#### 閱讀短文

煙紙店中冒煙的有兩種,一種是蚊香,一種就是香煙。說來好玩,從建國至今,中華民國,中華人民共和國,許許多多的東西都有了改貌換顏的變化,冰箱從用煤氣的變成了用電的,馬桶從木的變成了陶瓷的又變成了透明的,而偏偏蚊香這玩意,一百年來就幾乎沒變化。我說的蚊香,是需要火點著了用的那種,一圈圈的那種,正確的量詞是“盤”。
蚊香是用農藥、泥土、木屑和香料四種東西做成的,把這四樣東西,按照事先定好的配比,和在一起,可以加一點水以便調和,調成象稠厚的糊狀,然後將之鋪成一塊有厚度的泥板,就是夯土做泥磚一樣。泥板是半幹半濕,然後用一個工具,就做做煤板的那種工具,就是一個圓盤,上麵有一圈圈的螺旋形片槽,這個圓盤的後麵,是一套實心的金屬條,就是兩盤蚊香合在一起的樣子,隻是當中的縫現在變成了前麵看到槽片。圓盤正中,有根長長的把手,把手的尾部有個小機關,一捏,金屬條就在槽片中往外頂,頂到與凹槽齊平,就是完整的一個金屬麵了,“金屬蚊香”的縫正好被槽片填滿。

########
#### 資料記錄

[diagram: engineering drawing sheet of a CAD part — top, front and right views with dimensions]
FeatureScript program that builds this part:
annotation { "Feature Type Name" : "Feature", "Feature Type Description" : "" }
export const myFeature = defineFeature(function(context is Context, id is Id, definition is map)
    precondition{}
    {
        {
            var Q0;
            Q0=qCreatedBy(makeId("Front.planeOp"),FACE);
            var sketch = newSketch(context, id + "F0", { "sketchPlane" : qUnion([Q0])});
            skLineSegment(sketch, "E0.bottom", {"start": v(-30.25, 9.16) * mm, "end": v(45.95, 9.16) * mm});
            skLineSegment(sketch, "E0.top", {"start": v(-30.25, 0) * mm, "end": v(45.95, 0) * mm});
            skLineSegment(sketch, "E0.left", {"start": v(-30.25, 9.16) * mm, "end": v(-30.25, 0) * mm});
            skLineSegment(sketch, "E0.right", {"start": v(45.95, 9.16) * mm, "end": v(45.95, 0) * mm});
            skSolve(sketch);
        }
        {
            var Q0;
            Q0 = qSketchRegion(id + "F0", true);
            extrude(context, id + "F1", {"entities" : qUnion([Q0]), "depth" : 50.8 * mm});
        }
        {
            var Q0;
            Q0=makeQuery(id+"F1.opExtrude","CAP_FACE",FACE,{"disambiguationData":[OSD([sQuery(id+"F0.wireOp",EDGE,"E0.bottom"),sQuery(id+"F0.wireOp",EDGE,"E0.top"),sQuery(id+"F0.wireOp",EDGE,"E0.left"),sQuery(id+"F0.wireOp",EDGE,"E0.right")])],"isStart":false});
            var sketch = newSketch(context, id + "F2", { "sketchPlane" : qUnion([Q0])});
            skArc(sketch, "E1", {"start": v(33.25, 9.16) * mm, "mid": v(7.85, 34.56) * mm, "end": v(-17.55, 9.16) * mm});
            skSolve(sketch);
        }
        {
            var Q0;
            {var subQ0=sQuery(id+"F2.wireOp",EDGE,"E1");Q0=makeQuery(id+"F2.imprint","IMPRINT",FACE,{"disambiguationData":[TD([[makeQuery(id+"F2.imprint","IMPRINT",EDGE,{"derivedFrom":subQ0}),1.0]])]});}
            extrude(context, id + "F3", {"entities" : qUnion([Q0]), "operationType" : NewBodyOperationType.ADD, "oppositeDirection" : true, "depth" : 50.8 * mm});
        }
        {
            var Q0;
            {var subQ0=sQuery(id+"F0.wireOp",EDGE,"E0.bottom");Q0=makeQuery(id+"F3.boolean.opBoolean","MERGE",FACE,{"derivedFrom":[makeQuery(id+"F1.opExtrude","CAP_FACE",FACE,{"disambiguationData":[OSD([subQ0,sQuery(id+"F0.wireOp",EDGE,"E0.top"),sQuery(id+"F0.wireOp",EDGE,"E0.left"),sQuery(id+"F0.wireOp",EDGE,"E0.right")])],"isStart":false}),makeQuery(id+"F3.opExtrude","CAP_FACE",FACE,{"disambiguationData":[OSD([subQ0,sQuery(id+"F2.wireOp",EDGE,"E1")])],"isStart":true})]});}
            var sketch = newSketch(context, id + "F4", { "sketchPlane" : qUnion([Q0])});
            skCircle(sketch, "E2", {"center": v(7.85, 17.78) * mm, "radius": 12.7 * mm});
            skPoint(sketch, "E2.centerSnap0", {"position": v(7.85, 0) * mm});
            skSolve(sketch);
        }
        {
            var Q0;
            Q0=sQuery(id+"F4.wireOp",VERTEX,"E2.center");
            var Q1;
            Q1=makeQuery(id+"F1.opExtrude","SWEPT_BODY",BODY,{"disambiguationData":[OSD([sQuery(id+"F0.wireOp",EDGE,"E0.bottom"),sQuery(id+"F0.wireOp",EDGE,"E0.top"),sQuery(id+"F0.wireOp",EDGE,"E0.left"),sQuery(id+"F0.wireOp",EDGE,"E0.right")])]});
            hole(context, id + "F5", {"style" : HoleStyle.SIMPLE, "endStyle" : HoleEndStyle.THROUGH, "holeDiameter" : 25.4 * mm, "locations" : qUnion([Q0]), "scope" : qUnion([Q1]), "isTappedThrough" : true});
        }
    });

########

練習題目:
1. 判斷下列三項說法是否與蚊香短文相符,每項答「是」或「否」,並原文引出起決定作用的字句:(a)文中所說的那種蚊香,正確的量詞是「圈」;(b)蚊香是用農藥、泥土、木屑和香料四種東西做成的;(c)作者認為蚊香一百年來有很大的變化。
2. 請從蚊香短文的最後一句之後接著往下寫。

逐題答案:
1.
(a)否:「正確的量詞是“盤”」
(b)是:「蚊香是用農藥、泥土、木屑和香料四種東西做成的」
(c)否:「而偏偏蚊香這玩意,一百年來就幾乎沒變化」

2.
製作的時候,就是把圓盤壓到鋪好的半幹泥板上,壓實之後移開圓盤,泥板上就少了一整個圓,那一個圓的泥板正在圓盤中呢,移到一邊的木板上,把手捏上的機關一捏,就用圓盤中頂出一片壓了痕刻了槽的圓板,等到曬幹,就是蚊香。及至大家買回家去,要小心翼翼地把一個圓板拆成兩盤螺旋的蚊香,乃是夏天必不可少的東西。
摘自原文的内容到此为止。